→ **Problem A**
In the passage on Algeria and Morocco, write out word for word everything from "Algiers also accused" down to "define its borders.".

Relevant flights would be re-routed through the Mediterranean, the source said.
"Algerians travelling to Morocco transfer via Tunis," a source at state-owned airline, Algerie Air, told Reuters.
"This is a civilized way of putting an end to a situation that could not last anymore without running the risk of costing more casualties and taking the two countries into a path that would not be desirable," Algerian Foreign Minister Ramtane Lamamra told CNN.
What factors led to this move?
The decision by the supreme security council chaired by Algerian President Abdelmadjid Tebboune comes after increasing tension with its traditional regional rival.
Algeria backs Western Saharan separatists led by the Polisario National Front in their claim for self-determination of the desert territory. Last year, Morocco got US recognition for Western Saharan ownership in return for re-establishing links with Israel.
Algiers also accused Rabat of supporting a separatist group called MAK, accused of lighting wildfires that killed at least 65 people mainly in the Kabylie region of Algeria.
Morocco has called Algerian allegations and its decision to cut diplomatic ties on August 24 "fallacious and even absurd."
The land border between both countries has been closed since 1994 and Algeria has indicated it will divert gas exports from a pipeline running through Morocco. The two countries also fought a short war in 1963 to define its borders.

→ **Problem B**
From the rows below, pull out everything from the line containing "acuerdo en vigor desde el" down to the line containing "El departamento jurídico de la empresa", both lines included, and repeat them unchanged.

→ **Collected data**
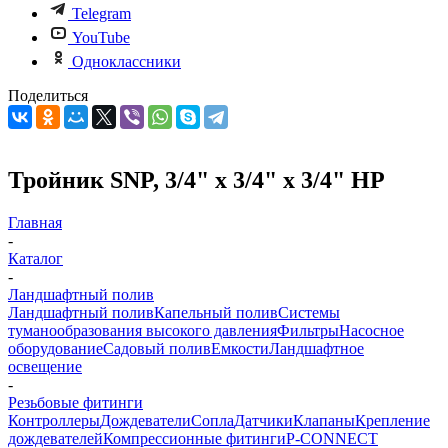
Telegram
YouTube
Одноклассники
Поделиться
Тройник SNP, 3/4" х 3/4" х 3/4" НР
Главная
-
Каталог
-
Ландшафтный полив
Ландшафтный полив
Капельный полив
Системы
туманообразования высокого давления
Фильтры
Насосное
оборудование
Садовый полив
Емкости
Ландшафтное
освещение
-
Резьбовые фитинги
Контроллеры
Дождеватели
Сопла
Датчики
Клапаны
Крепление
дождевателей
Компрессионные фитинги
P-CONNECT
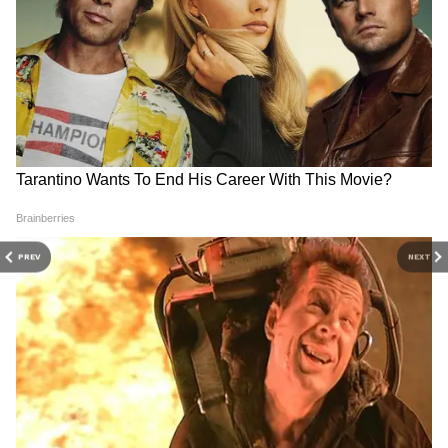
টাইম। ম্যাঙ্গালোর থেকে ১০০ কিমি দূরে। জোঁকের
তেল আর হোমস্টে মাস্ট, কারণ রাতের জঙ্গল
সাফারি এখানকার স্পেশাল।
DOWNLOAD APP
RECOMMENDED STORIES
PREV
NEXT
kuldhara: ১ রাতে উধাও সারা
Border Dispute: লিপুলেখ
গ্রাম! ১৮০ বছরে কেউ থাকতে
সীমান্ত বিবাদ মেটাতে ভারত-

==

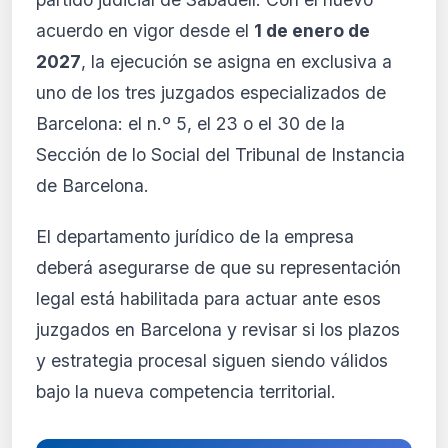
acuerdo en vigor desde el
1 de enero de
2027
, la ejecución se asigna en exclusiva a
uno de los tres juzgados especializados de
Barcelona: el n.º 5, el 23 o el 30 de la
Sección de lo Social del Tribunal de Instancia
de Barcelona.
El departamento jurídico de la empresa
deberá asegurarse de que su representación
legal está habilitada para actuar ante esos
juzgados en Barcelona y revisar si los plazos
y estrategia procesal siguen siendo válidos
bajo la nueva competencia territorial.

→ **Problem solution A**
Algiers also accused Rabat of supporting a separatist group called MAK, accused of lighting wildfires that killed at least 65 people mainly in the Kabylie region of Algeria.
Morocco has called Algerian allegations and its decision to cut diplomatic ties on August 24 "fallacious and even absurd."
The land border between both countries has been closed since 1994 and Algeria has indicated it will divert gas exports from a pipeline running through Morocco. The two countries also fought a short war in 1963 to define its borders.

→ **Problem solution B**
acuerdo en vigor desde el
1 de enero de
2027
, la ejecución se asigna en exclusiva a
uno de los tres juzgados especializados de
Barcelona: el n.º 5, el 23 o el 30 de la
Sección de lo Social del Tribunal de Instancia
de Barcelona.
El departamento jurídico de la empresa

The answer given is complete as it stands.